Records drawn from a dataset
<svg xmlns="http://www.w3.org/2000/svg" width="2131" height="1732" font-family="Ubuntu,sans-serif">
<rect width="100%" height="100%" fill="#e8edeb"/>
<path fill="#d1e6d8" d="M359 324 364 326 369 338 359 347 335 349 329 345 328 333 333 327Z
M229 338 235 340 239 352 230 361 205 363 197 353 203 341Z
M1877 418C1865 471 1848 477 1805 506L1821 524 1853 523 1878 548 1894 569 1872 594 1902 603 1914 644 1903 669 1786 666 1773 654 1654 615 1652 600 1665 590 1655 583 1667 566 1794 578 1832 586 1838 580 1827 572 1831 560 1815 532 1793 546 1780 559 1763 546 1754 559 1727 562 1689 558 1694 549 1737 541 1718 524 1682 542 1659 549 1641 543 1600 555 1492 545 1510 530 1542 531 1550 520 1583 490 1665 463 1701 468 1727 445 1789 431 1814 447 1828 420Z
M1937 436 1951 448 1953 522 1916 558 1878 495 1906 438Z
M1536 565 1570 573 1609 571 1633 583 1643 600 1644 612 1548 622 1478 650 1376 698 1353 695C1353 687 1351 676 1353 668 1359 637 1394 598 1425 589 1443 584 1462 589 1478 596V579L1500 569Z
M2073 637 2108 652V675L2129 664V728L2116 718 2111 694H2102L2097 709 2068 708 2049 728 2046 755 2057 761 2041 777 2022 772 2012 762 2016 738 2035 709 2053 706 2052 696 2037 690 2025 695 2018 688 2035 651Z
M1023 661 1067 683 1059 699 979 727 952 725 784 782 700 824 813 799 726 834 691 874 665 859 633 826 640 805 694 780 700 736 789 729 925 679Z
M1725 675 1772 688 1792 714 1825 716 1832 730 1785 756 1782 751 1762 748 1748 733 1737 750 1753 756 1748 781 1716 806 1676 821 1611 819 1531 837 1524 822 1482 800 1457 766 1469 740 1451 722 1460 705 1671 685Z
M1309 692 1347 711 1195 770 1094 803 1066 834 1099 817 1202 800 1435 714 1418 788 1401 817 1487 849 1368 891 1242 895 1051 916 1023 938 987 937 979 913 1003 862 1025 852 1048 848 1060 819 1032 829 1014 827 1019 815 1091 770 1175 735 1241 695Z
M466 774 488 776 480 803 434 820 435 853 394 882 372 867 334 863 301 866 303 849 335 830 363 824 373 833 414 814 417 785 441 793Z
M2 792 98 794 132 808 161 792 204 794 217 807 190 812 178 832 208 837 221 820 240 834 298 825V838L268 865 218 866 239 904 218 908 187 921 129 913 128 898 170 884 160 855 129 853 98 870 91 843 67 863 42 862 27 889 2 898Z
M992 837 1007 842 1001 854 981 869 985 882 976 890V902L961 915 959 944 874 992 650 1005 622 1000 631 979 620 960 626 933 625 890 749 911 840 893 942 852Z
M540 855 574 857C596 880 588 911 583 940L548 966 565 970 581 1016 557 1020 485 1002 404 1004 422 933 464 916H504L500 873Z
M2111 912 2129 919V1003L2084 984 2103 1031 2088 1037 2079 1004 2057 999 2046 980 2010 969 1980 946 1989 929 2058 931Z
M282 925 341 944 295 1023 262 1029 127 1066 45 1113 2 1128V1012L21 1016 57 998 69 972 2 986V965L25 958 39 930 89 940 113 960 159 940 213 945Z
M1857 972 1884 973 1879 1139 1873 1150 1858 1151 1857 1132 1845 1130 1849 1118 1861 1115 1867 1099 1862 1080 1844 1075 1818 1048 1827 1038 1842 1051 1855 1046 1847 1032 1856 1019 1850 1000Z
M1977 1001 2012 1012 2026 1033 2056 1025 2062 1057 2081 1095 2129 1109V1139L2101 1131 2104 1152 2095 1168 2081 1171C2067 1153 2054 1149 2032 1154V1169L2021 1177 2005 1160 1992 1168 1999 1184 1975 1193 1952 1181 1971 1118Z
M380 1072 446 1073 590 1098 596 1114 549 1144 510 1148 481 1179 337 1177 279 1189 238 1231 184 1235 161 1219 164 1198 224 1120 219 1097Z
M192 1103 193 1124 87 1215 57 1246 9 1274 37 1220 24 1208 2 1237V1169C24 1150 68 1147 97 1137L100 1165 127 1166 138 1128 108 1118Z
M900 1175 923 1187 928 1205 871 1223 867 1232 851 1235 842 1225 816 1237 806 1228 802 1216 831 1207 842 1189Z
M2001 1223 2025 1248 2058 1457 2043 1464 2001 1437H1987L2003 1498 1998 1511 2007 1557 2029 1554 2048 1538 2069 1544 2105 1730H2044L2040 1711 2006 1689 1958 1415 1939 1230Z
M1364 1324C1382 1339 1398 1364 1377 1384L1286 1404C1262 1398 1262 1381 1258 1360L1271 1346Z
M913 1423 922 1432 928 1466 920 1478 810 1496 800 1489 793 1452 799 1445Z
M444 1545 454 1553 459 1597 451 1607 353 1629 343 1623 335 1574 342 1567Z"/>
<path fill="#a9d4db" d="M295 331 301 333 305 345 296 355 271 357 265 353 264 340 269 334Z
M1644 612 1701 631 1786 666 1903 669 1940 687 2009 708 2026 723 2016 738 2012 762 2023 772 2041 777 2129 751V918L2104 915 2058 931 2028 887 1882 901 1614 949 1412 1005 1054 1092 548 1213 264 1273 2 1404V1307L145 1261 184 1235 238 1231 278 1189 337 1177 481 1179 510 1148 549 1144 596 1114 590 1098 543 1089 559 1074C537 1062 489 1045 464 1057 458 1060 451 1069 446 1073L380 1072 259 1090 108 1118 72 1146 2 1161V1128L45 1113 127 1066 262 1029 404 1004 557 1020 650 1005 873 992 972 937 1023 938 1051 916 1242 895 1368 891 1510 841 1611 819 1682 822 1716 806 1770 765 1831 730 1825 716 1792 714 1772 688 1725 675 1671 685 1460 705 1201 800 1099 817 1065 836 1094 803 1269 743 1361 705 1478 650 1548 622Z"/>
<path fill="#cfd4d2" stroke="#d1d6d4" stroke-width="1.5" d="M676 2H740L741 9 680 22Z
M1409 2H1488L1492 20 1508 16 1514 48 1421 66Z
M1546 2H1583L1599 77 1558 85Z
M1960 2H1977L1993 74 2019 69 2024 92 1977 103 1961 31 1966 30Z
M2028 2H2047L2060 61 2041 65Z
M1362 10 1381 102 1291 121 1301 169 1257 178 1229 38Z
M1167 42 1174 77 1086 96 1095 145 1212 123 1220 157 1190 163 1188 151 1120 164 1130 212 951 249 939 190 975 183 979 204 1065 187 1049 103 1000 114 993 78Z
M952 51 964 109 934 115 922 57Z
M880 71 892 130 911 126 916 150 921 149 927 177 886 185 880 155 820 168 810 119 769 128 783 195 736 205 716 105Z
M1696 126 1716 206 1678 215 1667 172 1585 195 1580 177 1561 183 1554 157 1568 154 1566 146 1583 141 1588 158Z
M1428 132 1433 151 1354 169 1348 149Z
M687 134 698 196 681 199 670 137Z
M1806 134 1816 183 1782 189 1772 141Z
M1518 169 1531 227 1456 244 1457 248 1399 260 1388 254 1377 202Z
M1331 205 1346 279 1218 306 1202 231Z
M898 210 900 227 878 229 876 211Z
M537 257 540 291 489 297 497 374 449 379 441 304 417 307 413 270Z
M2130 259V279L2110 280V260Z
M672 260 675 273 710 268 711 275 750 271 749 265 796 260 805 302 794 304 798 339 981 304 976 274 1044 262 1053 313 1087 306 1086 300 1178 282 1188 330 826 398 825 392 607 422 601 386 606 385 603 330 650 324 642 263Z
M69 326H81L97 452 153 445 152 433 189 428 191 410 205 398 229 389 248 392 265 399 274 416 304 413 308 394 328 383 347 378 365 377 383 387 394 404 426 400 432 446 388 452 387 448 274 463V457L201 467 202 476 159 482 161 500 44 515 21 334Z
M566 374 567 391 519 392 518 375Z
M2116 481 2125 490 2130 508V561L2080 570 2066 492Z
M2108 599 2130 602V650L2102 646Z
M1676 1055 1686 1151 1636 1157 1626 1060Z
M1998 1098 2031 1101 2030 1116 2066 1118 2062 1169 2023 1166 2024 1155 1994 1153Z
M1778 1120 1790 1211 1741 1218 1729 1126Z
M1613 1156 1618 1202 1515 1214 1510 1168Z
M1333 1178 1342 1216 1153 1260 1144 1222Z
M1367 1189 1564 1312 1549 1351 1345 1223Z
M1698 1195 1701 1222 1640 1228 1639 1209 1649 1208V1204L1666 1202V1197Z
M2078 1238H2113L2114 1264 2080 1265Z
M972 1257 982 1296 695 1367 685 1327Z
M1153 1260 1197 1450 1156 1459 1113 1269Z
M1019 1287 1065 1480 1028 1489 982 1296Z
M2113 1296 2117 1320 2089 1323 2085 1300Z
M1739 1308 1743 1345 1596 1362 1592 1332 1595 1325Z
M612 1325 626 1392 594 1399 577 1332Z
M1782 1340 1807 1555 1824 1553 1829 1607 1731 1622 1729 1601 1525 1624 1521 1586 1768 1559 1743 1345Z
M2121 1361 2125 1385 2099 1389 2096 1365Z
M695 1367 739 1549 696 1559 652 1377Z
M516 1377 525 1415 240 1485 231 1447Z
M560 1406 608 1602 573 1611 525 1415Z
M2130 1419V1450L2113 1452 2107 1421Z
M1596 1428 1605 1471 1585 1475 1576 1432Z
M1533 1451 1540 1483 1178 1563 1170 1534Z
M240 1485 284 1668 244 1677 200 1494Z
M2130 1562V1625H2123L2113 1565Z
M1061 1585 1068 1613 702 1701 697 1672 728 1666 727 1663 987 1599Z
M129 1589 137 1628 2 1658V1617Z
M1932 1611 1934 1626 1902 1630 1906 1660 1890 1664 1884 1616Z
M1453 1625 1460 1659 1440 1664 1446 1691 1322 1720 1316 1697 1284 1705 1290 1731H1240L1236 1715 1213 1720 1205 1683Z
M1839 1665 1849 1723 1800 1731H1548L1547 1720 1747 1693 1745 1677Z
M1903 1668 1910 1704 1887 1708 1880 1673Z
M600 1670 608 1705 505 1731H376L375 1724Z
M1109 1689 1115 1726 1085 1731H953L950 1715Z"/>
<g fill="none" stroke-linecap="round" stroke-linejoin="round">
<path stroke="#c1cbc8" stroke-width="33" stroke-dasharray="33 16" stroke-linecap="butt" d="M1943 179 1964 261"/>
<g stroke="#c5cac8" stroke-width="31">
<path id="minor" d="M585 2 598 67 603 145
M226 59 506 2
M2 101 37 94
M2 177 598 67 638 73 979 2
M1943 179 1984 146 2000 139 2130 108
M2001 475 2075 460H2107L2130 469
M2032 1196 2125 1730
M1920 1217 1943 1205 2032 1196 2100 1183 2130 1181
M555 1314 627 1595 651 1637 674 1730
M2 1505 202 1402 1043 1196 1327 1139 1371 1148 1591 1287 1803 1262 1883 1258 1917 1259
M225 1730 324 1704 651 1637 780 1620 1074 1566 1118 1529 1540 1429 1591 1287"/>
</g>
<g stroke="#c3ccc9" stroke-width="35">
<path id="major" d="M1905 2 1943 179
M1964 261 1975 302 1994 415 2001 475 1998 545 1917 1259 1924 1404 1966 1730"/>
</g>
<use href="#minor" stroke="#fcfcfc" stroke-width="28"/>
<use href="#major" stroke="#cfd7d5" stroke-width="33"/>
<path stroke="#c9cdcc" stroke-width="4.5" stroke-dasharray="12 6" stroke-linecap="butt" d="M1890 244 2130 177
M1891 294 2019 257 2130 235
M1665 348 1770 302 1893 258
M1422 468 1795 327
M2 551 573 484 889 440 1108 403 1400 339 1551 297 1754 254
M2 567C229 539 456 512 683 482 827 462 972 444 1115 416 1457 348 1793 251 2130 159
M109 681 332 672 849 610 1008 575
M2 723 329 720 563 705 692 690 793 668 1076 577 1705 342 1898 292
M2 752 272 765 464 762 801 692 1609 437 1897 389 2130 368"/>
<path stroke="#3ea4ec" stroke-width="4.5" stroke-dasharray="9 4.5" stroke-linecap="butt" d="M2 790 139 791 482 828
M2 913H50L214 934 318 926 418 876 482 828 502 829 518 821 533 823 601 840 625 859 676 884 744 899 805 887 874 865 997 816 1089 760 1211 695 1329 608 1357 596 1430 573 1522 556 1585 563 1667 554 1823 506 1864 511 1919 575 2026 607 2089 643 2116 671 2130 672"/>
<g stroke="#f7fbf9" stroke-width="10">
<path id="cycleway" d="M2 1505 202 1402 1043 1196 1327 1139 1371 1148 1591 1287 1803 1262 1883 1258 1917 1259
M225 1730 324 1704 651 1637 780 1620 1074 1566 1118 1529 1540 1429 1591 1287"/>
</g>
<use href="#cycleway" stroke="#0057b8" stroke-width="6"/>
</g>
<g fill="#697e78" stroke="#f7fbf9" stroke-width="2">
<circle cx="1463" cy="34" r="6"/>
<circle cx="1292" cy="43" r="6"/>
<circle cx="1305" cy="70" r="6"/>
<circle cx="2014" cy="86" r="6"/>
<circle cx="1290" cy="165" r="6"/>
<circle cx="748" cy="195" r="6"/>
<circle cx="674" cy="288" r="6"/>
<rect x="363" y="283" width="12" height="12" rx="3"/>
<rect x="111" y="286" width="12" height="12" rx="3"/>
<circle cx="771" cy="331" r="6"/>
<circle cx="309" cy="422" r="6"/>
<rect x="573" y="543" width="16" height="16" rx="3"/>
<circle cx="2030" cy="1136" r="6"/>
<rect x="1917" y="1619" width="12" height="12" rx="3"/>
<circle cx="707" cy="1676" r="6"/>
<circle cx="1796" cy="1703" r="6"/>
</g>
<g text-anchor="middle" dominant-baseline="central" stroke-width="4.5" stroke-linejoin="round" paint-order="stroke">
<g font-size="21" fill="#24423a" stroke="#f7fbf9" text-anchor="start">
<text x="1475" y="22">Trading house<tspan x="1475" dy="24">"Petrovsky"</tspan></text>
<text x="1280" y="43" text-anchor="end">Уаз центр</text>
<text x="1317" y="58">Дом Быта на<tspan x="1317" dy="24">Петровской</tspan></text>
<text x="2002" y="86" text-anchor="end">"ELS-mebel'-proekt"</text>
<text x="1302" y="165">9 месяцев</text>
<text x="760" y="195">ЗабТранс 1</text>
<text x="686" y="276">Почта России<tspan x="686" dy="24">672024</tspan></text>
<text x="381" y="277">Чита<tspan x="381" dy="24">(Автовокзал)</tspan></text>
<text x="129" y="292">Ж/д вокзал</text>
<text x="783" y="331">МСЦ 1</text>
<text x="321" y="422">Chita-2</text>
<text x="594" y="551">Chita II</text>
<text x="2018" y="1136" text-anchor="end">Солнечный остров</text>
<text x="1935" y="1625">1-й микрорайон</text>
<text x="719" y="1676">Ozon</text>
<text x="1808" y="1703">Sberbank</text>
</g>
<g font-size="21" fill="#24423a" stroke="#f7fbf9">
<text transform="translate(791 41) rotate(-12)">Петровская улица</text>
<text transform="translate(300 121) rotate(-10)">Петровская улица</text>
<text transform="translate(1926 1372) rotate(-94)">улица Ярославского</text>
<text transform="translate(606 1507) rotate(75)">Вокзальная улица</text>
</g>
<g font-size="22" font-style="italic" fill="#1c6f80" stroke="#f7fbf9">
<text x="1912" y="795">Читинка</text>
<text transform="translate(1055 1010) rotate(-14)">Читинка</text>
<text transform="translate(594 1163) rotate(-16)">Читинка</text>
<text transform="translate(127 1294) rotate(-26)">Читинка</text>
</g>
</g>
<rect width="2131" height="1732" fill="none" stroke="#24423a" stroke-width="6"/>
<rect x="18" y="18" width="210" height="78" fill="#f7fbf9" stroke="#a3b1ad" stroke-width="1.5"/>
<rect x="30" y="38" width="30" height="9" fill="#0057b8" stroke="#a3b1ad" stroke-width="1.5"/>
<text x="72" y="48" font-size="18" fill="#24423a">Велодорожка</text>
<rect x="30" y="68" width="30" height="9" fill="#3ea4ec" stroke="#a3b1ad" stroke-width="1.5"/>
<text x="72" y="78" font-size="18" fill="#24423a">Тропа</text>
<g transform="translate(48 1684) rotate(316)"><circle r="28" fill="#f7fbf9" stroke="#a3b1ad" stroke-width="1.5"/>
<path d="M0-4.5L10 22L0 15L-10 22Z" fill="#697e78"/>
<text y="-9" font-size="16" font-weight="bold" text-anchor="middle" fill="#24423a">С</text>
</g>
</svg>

**Your objective**
Exactly the lines above from the one with "M1364 1324C1382 1339" to the one with "M1518 169 1531", both included, are to be quoted; leave the rest out.

**Solution for this task**
M1364 1324C1382 1339 1398 1364 1377 1384L1286 1404C1262 1398 1262 1381 1258 1360L1271 1346Z
M913 1423 922 1432 928 1466 920 1478 810 1496 800 1489 793 1452 799 1445Z
M444 1545 454 1553 459 1597 451 1607 353 1629 343 1623 335 1574 342 1567Z"/>
<path fill="#a9d4db" d="M295 331 301 333 305 345 296 355 271 357 265 353 264 340 269 334Z
M1644 612 1701 631 1786 666 1903 669 1940 687 2009 708 2026 723 2016 738 2012 762 2023 772 2041 777 2129 751V918L2104 915 2058 931 2028 887 1882 901 1614 949 1412 1005 1054 1092 548 1213 264 1273 2 1404V1307L145 1261 184 1235 238 1231 278 1189 337 1177 481 1179 510 1148 549 1144 596 1114 590 1098 543 1089 559 1074C537 1062 489 1045 464 1057 458 1060 451 1069 446 1073L380 1072 259 1090 108 1118 72 1146 2 1161V1128L45 1113 127 1066 262 1029 404 1004 557 1020 650 1005 873 992 972 937 1023 938 1051 916 1242 895 1368 891 1510 841 1611 819 1682 822 1716 806 1770 765 1831 730 1825 716 1792 714 1772 688 1725 675 1671 685 1460 705 1201 800 1099 817 1065 836 1094 803 1269 743 1361 705 1478 650 1548 622Z"/>
<path fill="#cfd4d2" stroke="#d1d6d4" stroke-width="1.5" d="M676 2H740L741 9 680 22Z
M1409 2H1488L1492 20 1508 16 1514 48 1421 66Z
M1546 2H1583L1599 77 1558 85Z
M1960 2H1977L1993 74 2019 69 2024 92 1977 103 1961 31 1966 30Z
M2028 2H2047L2060 61 2041 65Z
M1362 10 1381 102 1291 121 1301 169 1257 178 1229 38Z
M1167 42 1174 77 1086 96 1095 145 1212 123 1220 157 1190 163 1188 151 1120 164 1130 212 951 249 939 190 975 183 979 204 1065 187 1049 103 1000 114 993 78Z
M952 51 964 109 934 115 922 57Z
M880 71 892 130 911 126 916 150 921 149 927 177 886 185 880 155 820 168 810 119 769 128 783 195 736 205 716 105Z
M1696 126 1716 206 1678 215 1667 172 1585 195 1580 177 1561 183 1554 157 1568 154 1566 146 1583 141 1588 158Z
M1428 132 1433 151 1354 169 1348 149Z
M687 134 698 196 681 199 670 137Z
M1806 134 1816 183 1782 189 1772 141Z
M1518 169 1531 227 1456 244 1457 248 1399 260 1388 254 1377 202Z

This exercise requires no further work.